:: TASK REQUIREMENTS ::
Where in the data does the word "your" appear? Find those lines and copy them.

╭─ SUPPLIED RECORDS

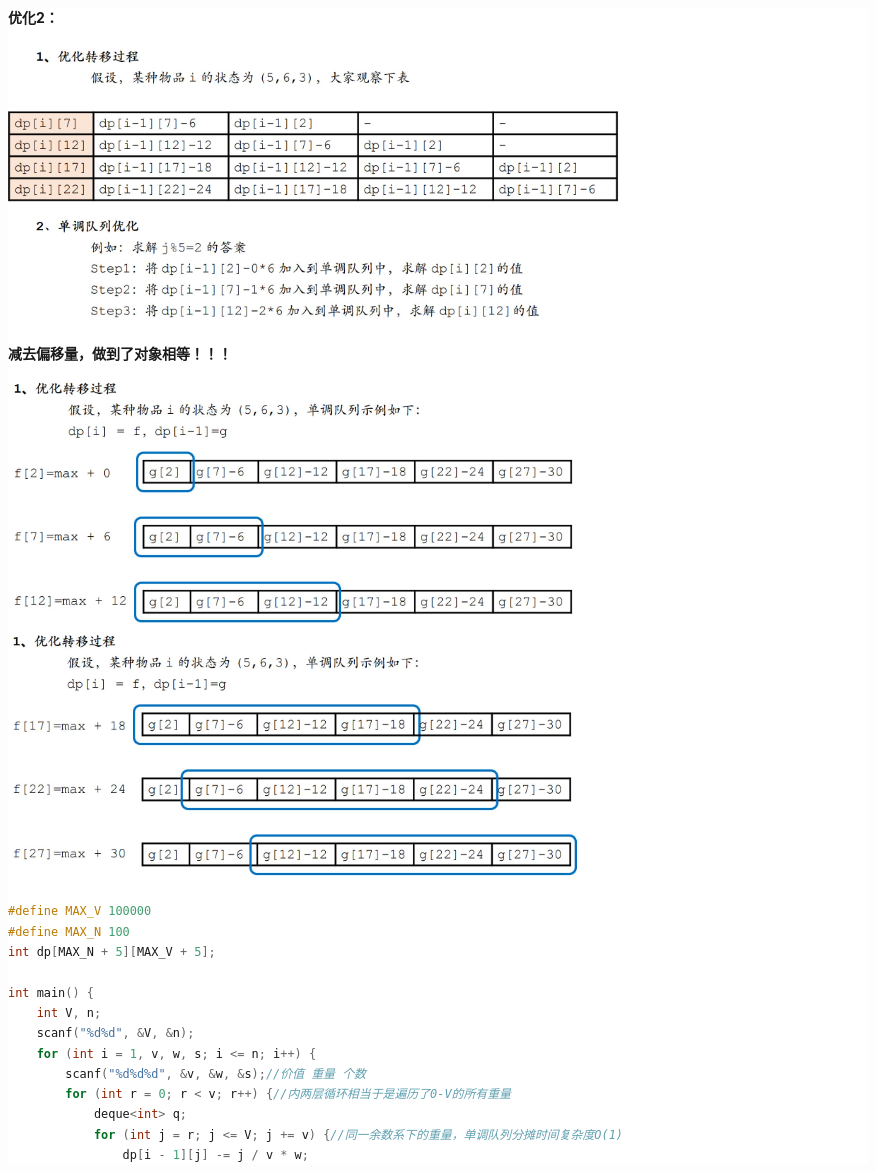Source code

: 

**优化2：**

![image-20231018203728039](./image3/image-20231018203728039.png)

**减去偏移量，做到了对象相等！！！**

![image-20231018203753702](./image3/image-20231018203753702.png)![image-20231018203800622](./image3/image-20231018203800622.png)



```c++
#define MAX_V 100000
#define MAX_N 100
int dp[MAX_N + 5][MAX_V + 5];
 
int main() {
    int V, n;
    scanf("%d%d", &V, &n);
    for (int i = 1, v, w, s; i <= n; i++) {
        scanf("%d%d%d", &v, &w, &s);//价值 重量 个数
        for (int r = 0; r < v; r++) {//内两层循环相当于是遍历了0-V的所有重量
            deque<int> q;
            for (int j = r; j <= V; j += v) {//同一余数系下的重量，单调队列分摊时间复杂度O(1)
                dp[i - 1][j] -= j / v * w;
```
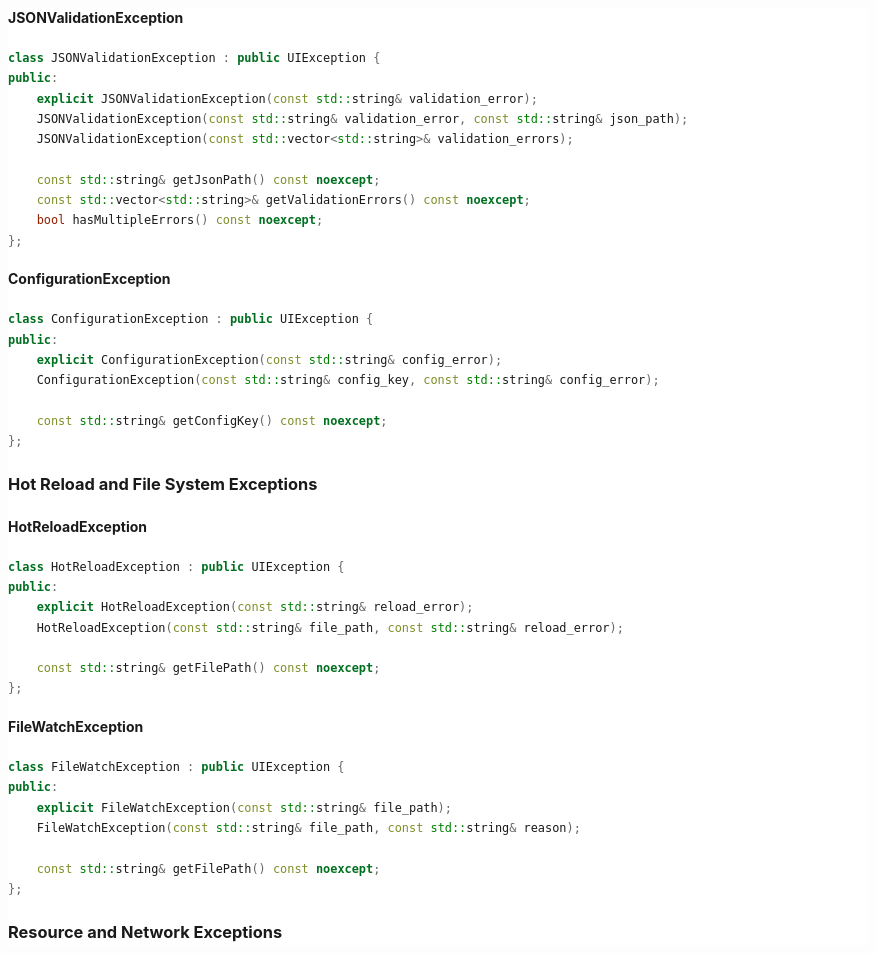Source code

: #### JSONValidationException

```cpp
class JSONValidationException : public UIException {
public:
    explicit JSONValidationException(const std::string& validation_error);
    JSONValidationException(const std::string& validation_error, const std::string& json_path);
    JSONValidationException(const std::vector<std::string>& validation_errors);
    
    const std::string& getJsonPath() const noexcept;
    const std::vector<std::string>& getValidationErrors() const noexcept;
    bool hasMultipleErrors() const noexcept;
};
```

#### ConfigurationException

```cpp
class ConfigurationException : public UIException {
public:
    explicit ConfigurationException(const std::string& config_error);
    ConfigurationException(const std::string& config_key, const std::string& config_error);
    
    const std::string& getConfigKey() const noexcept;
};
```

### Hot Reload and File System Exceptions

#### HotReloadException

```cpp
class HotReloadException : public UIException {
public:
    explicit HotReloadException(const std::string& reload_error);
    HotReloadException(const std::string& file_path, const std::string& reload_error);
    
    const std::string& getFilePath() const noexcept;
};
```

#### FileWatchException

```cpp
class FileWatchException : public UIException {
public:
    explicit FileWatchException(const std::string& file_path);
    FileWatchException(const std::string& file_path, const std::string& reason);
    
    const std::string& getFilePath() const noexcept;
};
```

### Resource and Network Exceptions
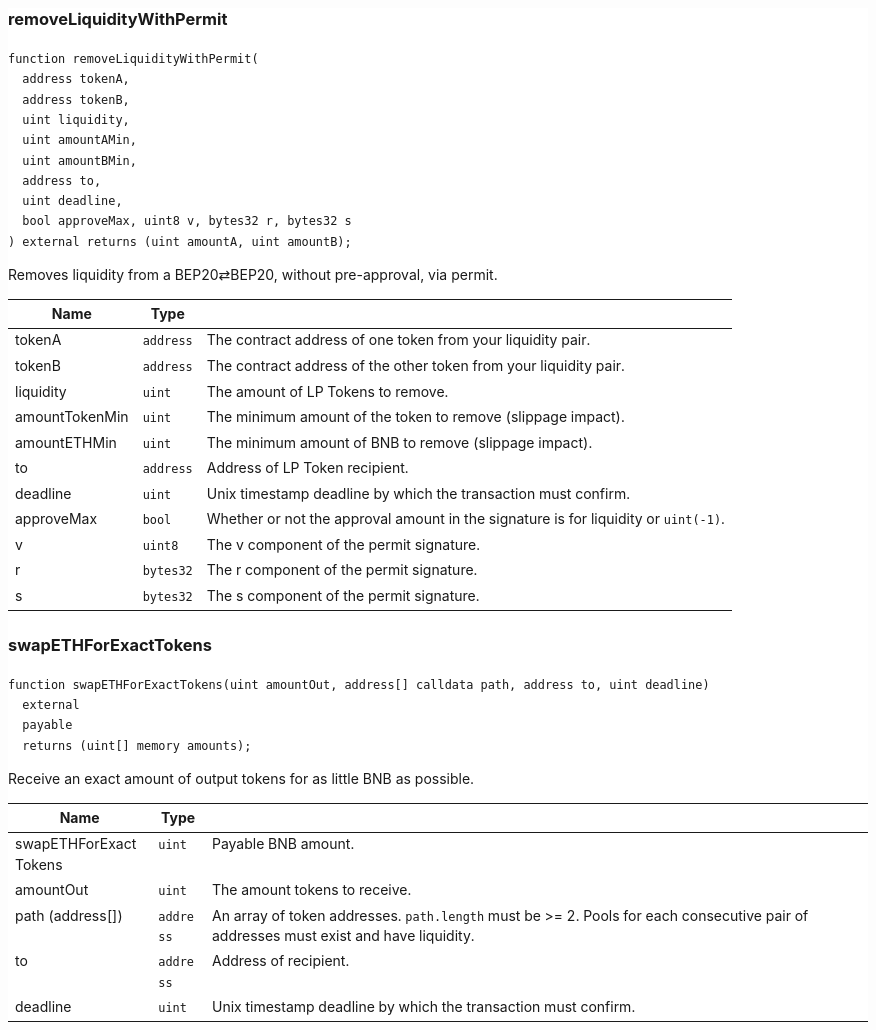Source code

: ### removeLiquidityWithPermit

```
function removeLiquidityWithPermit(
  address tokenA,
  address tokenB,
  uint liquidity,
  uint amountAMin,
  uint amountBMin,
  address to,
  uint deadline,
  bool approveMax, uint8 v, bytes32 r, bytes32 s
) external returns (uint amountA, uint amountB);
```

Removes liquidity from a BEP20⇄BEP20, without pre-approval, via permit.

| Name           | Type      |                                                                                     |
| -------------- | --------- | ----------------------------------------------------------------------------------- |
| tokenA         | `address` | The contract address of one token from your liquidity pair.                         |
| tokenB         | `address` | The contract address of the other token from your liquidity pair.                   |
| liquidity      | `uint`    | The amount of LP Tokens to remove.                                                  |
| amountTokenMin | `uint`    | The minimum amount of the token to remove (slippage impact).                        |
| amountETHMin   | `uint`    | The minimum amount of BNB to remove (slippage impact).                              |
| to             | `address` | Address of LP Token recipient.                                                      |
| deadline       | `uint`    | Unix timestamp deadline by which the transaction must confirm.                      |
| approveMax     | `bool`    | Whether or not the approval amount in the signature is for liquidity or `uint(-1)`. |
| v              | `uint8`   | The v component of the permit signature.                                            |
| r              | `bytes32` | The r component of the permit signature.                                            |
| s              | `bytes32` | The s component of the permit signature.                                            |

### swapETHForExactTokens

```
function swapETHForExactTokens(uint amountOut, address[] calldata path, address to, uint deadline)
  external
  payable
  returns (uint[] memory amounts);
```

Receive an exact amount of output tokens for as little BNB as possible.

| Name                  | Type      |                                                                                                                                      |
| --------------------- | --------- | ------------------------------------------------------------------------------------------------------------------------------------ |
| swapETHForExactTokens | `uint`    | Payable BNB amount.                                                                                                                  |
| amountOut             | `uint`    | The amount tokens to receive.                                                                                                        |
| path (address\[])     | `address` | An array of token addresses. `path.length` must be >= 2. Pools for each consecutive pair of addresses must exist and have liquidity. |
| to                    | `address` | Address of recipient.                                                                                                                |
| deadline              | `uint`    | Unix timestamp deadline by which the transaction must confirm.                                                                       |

╰─

:: ANSWER TO THIS PROBLEM ::
| tokenA         | `address` | The contract address of one token from your liquidity pair.                         |
| tokenB         | `address` | The contract address of the other token from your liquidity pair.                   |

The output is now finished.